(gr. Διόνυσος) Una delle grandi divinità dell’Olimpo greco. Nacque da Zeus e da Semele, figlia di Cadmo. Si narrava che questa, per volontà sua o per fraudolento consiglio di Era, avesse chiesto a Zeus di apparirle in tutto il suo splendore, ma rimase incenerita dalla visione del fulmine di Zeus. D., che era ancora nel grembo materno, fu salvato dal rogo grazie al padre che lo cucì dentro la sua coscia, da cui nacque dopo una seconda gestazione divina. Fu quindi affidato alle cure di Ino, sorella di Semele; dopo che questa impazzì, fu cresciuto dalle ninfe del Monte Nisa. Avendo viaggiato in Egitto e Siria, giunse in Frigia presso la dea Cibele, dalla quale apprese quelle danze che divennero parte integrante dei suoi riti, gli orgia. Dopo avere diffuso la conoscenza dei suoi riti dalla Tracia all’India, giunse a Tebe, città di sua madre dove si fece riconoscere come dio e celebrò gli orgia per la prima volta in terra greca. Il re tebano Penteo gli negò ospitalità ma ne rimase infine vittima, ucciso dalla madre Agave, resa folle dal dio. D. mostrò la sua identità divina anche agli Argivi e sulla nave che lo portava a Nasso. Condusse infine Semele fuori dagli Inferi e con lei prese dimora sull’Olimpo. A Nasso sposò Arianna.
La teoria di una origine traco-frigia del dio e del suo affermarsi in Grecia in epoca post-omerica è stata contraddetta dalla lettura del suo nome di-wo-nu-so-jo (genitivo) in due tavolette rinvenute a Pilo. D. era considerato l’inventore della vite, del melo, del vino, della birra; gli si attribuiva, inoltre, la crescita e il rinnovarsi della vita dei fiori e degli alberi. Il vino, da lui donato agli uomini, era per i Greci la bevanda che faceva dimenticare gli affanni, che creava gioia nei banchetti, che induceva al canto, all’amore, nonché alla follia e alla violenza e che, nel sacrificio, era strumento di mediazione tra uomini e dei. Le sue epifanie erano caratterizzate dal polimorfismo: era toro, leone, serpente, capretto, barbaro e greco, giovane e vecchio, femmineo nel vestire e nei capelli fluenti.

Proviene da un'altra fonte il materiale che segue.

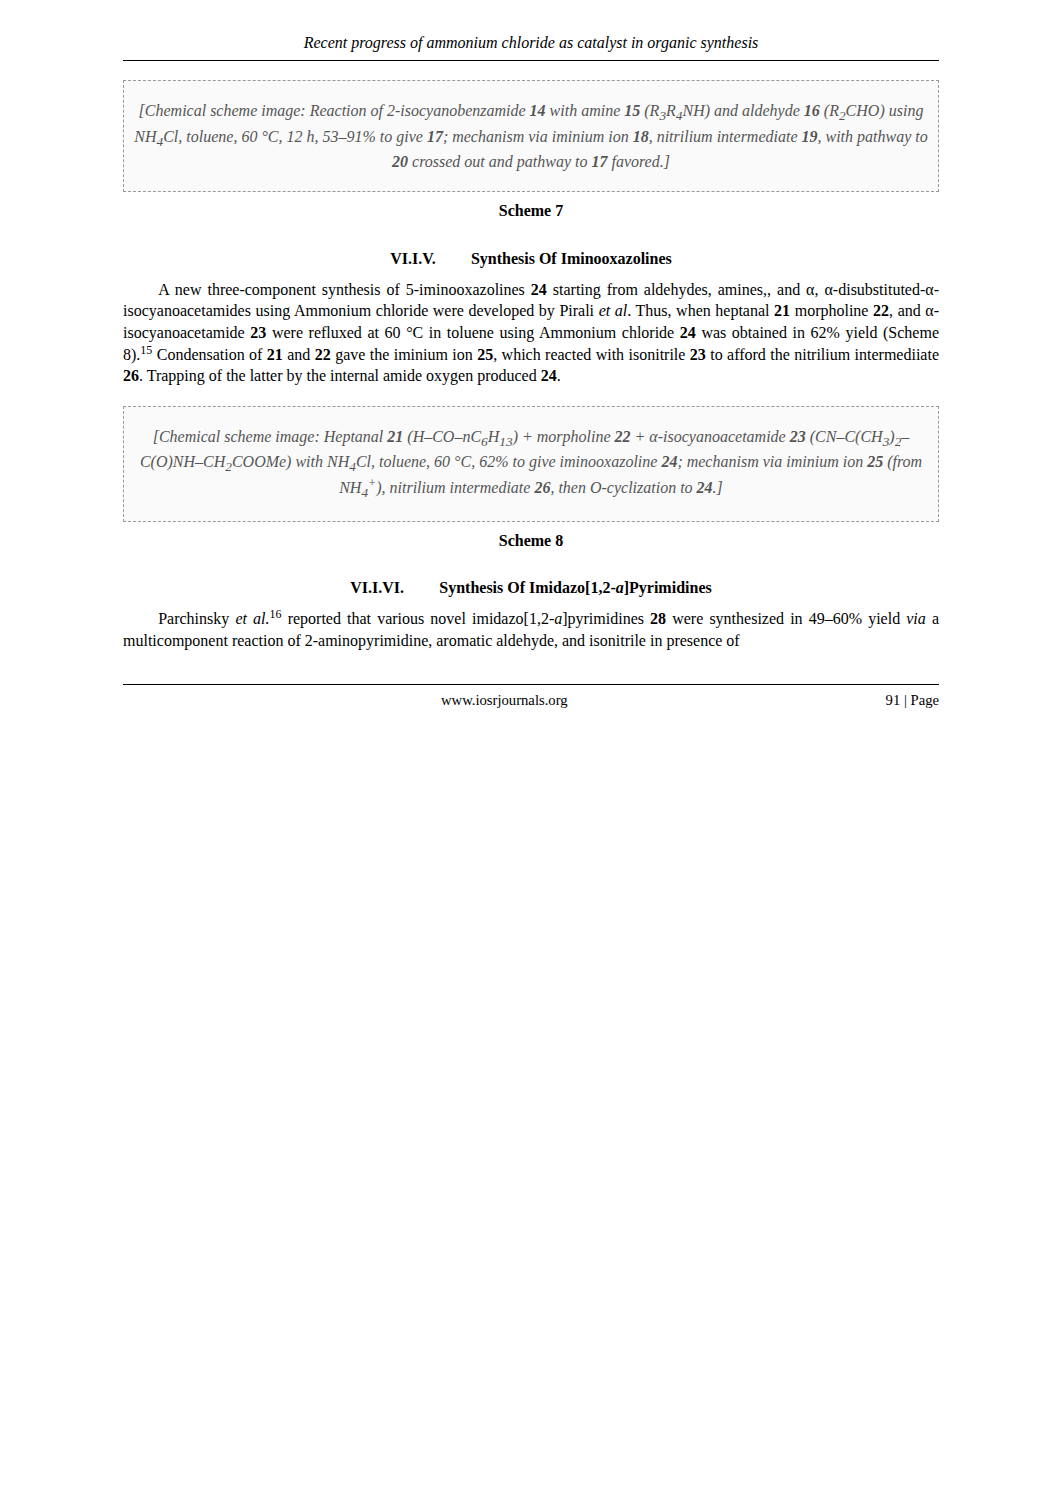Recent progress of ammonium chloride as catalyst in organic synthesis
[Chemical scheme image: Reaction of 2-isocyanobenzamide 14 with amine 15 (R3R4NH) and aldehyde 16 (R2CHO) using NH4Cl, toluene, 60 °C, 12 h, 53–91% to give 17; mechanism via iminium ion 18, nitrilium intermediate 19, with pathway to 20 crossed out and pathway to 17 favored.]
Scheme 7
VI.I.V. Synthesis Of Iminooxazolines
A new three-component synthesis of 5-iminooxazolines 24 starting from aldehydes, amines,, and α, α-disubstituted-α-isocyanoacetamides using Ammonium chloride were developed by Pirali et al. Thus, when heptanal 21 morpholine 22, and α-isocyanoacetamide 23 were refluxed at 60 °C in toluene using Ammonium chloride 24 was obtained in 62% yield (Scheme 8).15 Condensation of 21 and 22 gave the iminium ion 25, which reacted with isonitrile 23 to afford the nitrilium intermediiate 26. Trapping of the latter by the internal amide oxygen produced 24.
[Chemical scheme image: Heptanal 21 (H–CO–nC6H13) + morpholine 22 + α-isocyanoacetamide 23 (CN–C(CH3)2–C(O)NH–CH2COOMe) with NH4Cl, toluene, 60 °C, 62% to give iminooxazoline 24; mechanism via iminium ion 25 (from NH4+), nitrilium intermediate 26, then O-cyclization to 24.]
Scheme 8
VI.I.VI. Synthesis Of Imidazo[1,2-a]Pyrimidines
Parchinsky et al.16 reported that various novel imidazo[1,2-a]pyrimidines 28 were synthesized in 49–60% yield via a multicomponent reaction of 2-aminopyrimidine, aromatic aldehyde, and isonitrile in presence of
www.iosrjournals.org 91 | Page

D. era invocato nei riti perché rinnovasse il ciclo della vita vegetale, tornasse a far scorrere il vino e, rendendosi personalmente presente tra gli uomini, li possedesse con la sua mania e offrisse loro la possibilità di oltrepassare ritualmente il limite della loro condizione e di avere un contatto più stretto con il divino. Le più importanti feste in onore di D. erano le piccole Dionisie o Dionisie rurali, in campagna nel mese di posideone; le Dionisie urbane o Lenee, in Atene, nel mese di gamelione, con rappresentazioni drammatiche e processioni; le Antesterie, al principio della primavera (11-13 antesterione), feste della svinatura; le grandi Dionisie, le più importanti, nel mese di elafebolione, con processioni, gare ditirambiche e drammatiche.
All’inizio del 2° sec. a.C. i misteri di D. penetrarono in Italia con il loro carattere orgiastico; il senato romano nel 186 a.C. proibì i Baccanali, ma nella religione mistica D. ebbe sempre grande importanza fino all’età imperiale.
Nell’arte antica è noto un tipo arcaico di idolo primitivo, a tronco o a colonna con maschera barbata, raffigurato su vasi attici del 6°-5° sec. a.C. Nell’arcaismo si crea il tipo barbato, con chitone, mantello, pardalide, scettro e poi tirso nella mano, suo costante attributo. Fidia nel Partenone lo raffigura giovanile, nudo, imberbe, ma il tipo barbato perdurò e se ne ha una solenne esemplificazione nel cosiddetto Sardanapalo attribuito a Prassitele. L’ellenismo preferì l’aspetto efebico, molle, del dio nudo, spesso ebbro e sorretto da Sileno. D. compare anche in molte scene mitiche su vasi dipinti, rilievi, pitture, sarcofagi romani.